Millions facing starvation, WFP warns

By 
  • February 3, 2021

The head of the UN World Food Program warned Pope Francis in a Jan. 28 meeting at the Vatican that famine looms in a number of countries as COVID-19 ravages communities around the world

More than a quarter of a billion people are staring down the barrel of starvation in no small part because of all the ways COVID-19 has disrupted lives and economies over the last year.

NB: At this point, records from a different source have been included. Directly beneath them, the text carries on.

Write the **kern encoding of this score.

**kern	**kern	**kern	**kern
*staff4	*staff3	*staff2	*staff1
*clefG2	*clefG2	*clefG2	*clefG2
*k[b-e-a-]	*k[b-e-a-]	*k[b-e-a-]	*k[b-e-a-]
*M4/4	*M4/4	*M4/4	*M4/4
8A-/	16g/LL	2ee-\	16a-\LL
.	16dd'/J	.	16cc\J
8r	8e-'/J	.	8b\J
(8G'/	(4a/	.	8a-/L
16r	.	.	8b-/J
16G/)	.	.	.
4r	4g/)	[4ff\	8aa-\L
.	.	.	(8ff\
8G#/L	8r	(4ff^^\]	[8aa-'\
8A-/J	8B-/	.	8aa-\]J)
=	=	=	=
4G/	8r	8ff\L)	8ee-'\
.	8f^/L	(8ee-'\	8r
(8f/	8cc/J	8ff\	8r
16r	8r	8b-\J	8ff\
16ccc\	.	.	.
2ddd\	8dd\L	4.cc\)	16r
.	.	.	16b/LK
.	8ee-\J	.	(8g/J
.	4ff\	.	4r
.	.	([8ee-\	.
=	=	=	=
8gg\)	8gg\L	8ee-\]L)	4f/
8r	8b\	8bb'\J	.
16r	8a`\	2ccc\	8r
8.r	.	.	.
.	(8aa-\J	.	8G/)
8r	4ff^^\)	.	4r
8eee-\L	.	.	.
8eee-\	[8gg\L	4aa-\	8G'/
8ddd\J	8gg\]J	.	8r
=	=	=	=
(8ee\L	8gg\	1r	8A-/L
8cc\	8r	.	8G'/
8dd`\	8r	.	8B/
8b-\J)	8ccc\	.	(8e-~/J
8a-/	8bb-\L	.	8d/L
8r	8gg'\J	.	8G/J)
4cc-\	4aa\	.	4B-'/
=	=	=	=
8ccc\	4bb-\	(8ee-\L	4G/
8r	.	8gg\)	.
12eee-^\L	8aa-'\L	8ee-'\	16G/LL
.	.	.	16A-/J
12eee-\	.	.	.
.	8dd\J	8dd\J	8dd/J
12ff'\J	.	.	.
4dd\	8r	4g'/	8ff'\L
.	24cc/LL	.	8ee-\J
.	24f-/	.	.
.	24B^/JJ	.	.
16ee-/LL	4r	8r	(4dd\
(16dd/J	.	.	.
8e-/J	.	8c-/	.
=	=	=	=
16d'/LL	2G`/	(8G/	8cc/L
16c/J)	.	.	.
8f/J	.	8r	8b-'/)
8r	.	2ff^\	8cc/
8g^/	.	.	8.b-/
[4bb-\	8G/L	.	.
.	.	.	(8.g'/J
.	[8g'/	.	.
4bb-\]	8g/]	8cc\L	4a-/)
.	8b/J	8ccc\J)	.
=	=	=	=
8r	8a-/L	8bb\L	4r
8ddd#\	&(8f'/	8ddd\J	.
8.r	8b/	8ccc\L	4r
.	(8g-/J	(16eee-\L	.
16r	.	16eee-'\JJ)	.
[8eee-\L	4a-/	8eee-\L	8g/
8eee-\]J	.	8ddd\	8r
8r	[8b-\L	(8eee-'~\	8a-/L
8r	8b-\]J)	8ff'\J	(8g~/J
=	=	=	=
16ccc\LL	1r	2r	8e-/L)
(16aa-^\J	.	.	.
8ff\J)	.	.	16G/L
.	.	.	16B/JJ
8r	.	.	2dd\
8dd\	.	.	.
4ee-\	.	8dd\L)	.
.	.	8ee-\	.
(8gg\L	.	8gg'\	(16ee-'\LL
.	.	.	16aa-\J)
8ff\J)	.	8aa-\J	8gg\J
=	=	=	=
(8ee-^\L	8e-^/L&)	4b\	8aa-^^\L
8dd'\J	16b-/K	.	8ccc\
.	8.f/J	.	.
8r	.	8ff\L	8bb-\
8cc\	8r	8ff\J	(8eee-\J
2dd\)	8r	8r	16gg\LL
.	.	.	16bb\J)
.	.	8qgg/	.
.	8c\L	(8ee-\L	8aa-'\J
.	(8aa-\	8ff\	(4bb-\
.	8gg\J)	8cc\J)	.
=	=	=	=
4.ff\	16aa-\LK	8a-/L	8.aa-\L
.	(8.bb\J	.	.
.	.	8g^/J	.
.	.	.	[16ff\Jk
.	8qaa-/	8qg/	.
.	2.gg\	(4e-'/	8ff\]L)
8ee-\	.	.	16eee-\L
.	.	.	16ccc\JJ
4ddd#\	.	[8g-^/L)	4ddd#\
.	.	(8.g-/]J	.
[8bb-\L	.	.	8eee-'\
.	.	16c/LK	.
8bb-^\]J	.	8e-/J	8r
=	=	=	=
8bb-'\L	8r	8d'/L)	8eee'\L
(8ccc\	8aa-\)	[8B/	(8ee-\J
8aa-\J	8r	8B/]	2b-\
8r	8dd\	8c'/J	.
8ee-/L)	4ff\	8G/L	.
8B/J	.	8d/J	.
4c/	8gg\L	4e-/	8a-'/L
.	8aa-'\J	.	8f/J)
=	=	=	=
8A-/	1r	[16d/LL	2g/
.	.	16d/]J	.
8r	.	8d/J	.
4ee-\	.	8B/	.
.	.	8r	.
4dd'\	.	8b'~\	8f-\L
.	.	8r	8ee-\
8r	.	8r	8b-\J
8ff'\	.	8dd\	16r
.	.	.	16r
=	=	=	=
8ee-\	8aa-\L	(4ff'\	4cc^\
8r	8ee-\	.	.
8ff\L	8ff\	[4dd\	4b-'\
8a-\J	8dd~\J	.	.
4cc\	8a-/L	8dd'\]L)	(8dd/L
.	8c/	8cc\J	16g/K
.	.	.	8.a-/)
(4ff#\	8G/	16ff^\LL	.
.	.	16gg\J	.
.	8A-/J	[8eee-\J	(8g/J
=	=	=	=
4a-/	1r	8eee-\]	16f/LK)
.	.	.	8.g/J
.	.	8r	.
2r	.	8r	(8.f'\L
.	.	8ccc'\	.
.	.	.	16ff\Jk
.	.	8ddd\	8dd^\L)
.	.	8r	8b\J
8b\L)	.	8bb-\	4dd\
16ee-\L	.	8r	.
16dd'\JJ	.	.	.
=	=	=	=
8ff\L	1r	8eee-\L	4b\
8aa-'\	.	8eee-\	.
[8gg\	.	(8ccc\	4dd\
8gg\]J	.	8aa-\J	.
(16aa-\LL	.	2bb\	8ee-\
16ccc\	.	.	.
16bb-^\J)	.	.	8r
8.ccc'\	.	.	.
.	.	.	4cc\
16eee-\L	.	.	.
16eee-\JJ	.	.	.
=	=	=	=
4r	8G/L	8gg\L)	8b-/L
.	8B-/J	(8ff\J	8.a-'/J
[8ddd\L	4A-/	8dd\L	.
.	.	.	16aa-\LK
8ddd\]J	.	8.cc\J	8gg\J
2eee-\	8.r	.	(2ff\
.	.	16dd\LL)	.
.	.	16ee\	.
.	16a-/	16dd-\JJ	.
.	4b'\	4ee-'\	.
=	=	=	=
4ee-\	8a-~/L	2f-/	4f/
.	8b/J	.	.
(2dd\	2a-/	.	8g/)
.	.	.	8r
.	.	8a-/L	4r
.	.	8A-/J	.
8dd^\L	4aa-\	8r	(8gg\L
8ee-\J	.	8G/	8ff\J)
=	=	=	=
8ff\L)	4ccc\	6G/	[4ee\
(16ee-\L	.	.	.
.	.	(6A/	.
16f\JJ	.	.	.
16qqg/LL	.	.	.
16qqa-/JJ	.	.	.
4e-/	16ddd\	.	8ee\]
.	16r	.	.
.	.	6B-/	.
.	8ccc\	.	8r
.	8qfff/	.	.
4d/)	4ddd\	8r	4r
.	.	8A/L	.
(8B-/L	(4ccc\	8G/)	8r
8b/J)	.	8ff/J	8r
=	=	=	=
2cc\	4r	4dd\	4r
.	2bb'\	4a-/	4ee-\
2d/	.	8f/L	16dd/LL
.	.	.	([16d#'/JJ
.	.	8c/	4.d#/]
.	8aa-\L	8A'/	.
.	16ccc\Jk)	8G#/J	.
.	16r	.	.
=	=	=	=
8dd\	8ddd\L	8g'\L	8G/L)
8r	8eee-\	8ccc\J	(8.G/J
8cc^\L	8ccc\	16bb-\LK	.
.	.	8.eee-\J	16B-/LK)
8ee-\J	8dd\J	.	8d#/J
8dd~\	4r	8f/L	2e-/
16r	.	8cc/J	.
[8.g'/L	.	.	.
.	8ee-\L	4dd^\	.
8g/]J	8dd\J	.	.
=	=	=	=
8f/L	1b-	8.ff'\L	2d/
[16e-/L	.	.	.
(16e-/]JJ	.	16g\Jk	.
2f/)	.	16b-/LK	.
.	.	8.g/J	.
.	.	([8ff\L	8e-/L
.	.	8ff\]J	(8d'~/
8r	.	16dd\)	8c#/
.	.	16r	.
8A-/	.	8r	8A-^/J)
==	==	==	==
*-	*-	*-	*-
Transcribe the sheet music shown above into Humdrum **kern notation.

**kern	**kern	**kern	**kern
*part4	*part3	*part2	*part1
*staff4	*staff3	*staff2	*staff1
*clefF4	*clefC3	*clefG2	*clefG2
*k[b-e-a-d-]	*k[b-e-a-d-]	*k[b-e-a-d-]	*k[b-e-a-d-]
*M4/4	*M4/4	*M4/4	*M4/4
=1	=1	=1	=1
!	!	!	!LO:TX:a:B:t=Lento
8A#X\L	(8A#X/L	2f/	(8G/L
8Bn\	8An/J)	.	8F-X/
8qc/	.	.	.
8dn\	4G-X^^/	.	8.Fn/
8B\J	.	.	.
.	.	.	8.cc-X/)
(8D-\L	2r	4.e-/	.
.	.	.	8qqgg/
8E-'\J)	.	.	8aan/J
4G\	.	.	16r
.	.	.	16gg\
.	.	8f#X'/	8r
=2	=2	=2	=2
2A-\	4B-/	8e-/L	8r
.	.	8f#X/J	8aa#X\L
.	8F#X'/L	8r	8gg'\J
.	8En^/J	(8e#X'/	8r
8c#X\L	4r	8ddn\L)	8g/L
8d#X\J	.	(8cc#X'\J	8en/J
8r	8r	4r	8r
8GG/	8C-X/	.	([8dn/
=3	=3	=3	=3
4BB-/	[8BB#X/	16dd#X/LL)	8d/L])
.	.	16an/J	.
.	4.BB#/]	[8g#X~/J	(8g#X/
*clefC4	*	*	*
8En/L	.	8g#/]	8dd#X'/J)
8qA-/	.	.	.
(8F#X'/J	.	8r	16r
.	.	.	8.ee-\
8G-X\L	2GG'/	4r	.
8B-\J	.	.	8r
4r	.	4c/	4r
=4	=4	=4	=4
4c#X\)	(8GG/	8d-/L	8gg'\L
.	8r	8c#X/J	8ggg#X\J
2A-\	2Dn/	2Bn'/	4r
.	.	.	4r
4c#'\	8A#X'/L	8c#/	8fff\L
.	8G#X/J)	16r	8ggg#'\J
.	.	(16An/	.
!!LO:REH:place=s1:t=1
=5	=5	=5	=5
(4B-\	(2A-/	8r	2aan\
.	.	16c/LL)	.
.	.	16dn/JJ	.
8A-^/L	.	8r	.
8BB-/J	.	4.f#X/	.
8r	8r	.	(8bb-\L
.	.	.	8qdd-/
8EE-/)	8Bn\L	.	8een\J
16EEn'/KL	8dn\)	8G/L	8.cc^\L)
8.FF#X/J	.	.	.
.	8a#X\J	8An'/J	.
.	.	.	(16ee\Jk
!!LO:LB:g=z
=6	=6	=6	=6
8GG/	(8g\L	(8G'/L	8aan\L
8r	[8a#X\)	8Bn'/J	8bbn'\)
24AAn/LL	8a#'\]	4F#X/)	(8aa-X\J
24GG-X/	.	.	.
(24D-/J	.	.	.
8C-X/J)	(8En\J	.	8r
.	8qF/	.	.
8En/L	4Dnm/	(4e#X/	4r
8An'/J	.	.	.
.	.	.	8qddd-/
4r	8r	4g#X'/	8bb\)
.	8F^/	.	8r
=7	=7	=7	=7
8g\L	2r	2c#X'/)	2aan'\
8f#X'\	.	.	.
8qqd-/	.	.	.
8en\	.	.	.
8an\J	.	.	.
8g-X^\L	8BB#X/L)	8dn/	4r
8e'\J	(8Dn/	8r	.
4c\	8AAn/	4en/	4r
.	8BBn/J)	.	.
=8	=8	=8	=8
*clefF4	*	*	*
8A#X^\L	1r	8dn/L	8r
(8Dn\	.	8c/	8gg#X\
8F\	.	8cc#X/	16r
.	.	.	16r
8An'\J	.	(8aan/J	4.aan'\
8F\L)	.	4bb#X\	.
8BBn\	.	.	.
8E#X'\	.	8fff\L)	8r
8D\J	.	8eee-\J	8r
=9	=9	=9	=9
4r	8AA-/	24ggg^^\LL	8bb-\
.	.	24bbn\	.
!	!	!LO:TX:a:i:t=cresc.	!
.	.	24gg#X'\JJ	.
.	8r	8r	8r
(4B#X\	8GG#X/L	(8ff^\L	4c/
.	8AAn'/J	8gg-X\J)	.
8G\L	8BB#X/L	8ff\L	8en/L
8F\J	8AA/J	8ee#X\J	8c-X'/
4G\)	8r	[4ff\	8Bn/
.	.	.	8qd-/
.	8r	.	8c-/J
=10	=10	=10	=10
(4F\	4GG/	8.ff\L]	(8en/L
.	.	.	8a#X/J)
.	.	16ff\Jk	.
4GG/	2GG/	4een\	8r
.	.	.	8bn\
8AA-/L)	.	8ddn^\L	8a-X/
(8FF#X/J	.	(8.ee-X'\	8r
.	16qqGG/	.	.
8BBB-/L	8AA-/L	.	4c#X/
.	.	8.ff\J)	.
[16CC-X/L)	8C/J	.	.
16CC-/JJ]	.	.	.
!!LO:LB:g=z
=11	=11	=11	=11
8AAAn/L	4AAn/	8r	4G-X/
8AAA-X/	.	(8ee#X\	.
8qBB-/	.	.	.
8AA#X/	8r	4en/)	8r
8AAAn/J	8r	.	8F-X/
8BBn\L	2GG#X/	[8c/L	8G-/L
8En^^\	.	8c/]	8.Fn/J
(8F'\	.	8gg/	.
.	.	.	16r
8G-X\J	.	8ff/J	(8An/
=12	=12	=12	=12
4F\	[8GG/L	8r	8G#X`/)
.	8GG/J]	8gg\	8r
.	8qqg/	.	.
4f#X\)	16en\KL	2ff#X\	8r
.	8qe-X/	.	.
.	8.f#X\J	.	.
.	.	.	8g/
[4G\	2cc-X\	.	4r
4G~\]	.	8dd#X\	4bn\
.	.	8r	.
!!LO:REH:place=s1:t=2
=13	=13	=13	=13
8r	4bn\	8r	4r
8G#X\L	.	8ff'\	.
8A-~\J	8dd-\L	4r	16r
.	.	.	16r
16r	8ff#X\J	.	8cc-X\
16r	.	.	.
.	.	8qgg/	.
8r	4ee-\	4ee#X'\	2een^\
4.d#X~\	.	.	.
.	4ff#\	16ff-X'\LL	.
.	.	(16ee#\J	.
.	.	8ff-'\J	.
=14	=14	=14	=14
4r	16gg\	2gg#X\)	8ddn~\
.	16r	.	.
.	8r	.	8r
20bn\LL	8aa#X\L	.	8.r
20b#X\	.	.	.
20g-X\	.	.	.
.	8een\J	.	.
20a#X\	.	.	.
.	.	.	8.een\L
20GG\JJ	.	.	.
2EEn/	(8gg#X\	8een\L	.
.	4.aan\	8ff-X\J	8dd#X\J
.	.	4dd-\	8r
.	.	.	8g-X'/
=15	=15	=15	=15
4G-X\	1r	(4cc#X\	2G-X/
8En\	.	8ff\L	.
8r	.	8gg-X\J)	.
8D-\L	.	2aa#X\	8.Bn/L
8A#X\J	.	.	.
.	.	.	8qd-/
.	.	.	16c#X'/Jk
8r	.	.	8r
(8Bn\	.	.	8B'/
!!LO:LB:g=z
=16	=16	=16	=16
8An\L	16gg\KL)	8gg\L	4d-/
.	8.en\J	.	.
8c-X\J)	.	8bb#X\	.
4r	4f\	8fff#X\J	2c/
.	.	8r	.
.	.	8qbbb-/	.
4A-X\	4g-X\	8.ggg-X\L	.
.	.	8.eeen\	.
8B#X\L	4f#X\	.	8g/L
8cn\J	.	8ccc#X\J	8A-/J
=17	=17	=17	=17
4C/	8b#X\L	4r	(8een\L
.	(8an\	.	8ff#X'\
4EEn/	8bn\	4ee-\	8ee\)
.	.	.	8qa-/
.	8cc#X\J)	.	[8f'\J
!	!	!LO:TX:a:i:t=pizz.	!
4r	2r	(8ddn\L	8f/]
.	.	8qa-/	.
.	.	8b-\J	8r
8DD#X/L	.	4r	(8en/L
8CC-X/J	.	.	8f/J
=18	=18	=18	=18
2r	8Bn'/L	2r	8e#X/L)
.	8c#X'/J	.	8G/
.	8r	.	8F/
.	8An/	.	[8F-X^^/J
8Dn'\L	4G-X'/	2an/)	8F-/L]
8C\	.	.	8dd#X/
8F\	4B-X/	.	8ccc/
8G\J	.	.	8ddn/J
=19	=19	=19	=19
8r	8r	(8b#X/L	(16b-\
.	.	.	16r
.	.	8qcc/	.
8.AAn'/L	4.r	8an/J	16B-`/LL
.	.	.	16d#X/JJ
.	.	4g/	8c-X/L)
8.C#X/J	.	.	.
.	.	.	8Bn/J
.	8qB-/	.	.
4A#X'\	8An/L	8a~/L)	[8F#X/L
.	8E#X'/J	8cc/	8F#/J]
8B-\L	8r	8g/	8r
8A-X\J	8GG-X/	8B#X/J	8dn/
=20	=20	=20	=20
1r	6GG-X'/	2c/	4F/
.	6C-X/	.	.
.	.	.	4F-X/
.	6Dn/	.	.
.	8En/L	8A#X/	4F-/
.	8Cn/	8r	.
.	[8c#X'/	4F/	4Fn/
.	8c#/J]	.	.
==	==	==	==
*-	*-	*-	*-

The global hunger emergency prompted Pope Francis to invite WFP executive director David Beasley to the Vatican for a private meeting.

During their 40-minute meeting, Beasley “voiced specific fears about famine looming,” the WFP said in a statement.”

The Pope’s meeting with Beasley was a signal that the Holy Father is seriously concerned about the reality Church workers and volunteers are seeing on the ground in Brazil, Sr. Jean Bellini told The Catholic Register in an interview from Goiânia, central Brazil.

Bellini, a member of the Sisters of St. Joseph of Rochester, N.Y., works with the Comissão Pastoral da Terra — an organization created by the Brazilian bishops and a longstanding Development and Peace partner. Better known as CPT, the organization has nearly 700 workers on the ground in poor, rural communities, about 500 of them volunteers. 

Almost as soon as the COVID lockdown hit in Brazil last April — Brazil has reported the third most cases of COVID-19, behind only the United States and India, and the second most deaths after the U.S. — CPT workers started reporting people were having more difficulty feeding their families, Bellini said.

“They are people who would normally be able to at least fend for themselves with subsistence farming,” she said. “But during the months when they would be selling their produce they had to stay put on their farms.”

The lockdown kept farmers from getting their goods to local, weekly fairs. Without the fairs, farmers didn’t have money to buy the food they couldn’t grow themselves. But the situation is even worse for the poor in Brazil’s cities, Bellini said.

Commodity trading on a global scale has tended to disadvantage the poor in Brazil, according to Bellini. As a major agricultural power, Brazil relies on commodity markets for its balance of payments, exporting corn, rice, soy and other staples.

“What happened in 2020 was that Brazil exported so much of those grains that eventually, in the later months of the year, they had to import rice from the United States. The price of the basic food basket went up considerably,” Bellini said. “While the poorest people have the lowest income to start with, they had to pay proportionately more and more to buy those basic components.”

The CPT has relied on the Canadian Catholic Organization for Development and Peace and other Caritas partners to help get people through the crisis. Money that was originally earmarked for organizing and meetings was quickly shifted over to help meet people’s basic needs.

“The money from Development and Peace we’ve used for food baskets, basic hygiene products, and we’ve used it for masks to distribute to the people,” Bellini said.

Before meeting with Pope Francis, Beasley had pleaded with governments, institutions and billionaires at the World Economic Forum’s annual meetings in Davos, Switzerland, to help it avert a “nutrition crisis.”